The request. Put every line of the material below into a numbered list, skipping any blank lines. Leave the pictures out of your list.

-- BEGIN --

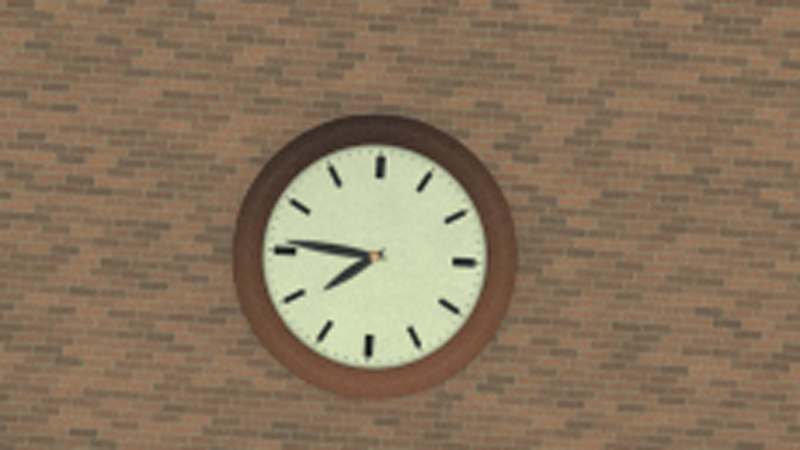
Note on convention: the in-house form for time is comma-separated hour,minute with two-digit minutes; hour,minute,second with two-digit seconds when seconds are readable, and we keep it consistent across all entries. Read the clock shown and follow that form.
7,46
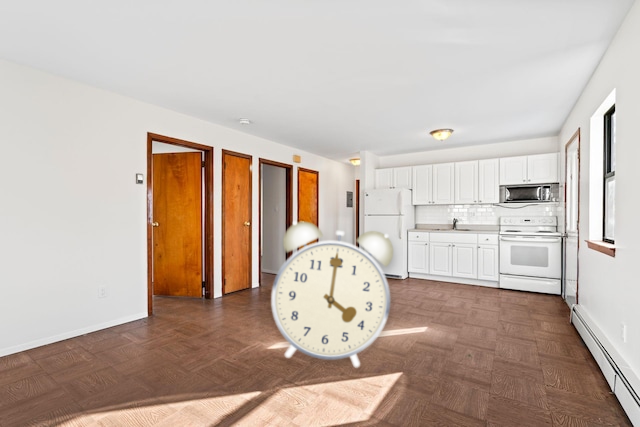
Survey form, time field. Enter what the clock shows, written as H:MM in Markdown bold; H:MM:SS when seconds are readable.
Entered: **4:00**
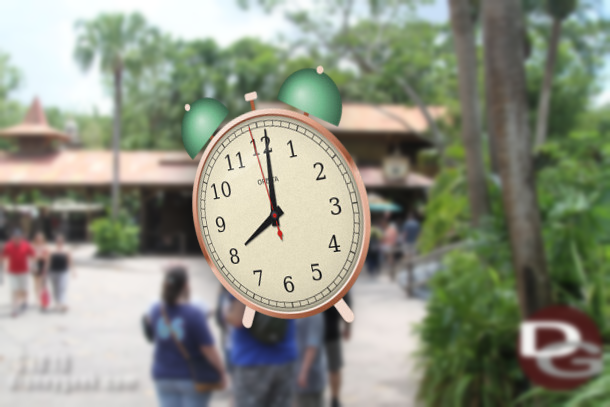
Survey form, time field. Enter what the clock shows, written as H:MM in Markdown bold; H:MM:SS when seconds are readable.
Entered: **8:00:59**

-- END --

Response to the task.
1. Note on convention: the in-house form for time is comma-separated hour,minute with two-digit minutes; hour,minute,second with two-digit seconds when seconds are readable, and we keep it consistent across all entries. Read the clock shown and follow that form.
2. 7,46
3. Survey form, time field. Enter what the clock shows, written as H:MM in Markdown bold; H:MM:SS when seconds are readable.
4. Entered: **4:00**
5. Survey form, time field. Enter what the clock shows, written as H:MM in Markdown bold; H:MM:SS when seconds are readable.
6. Entered: **8:00:59**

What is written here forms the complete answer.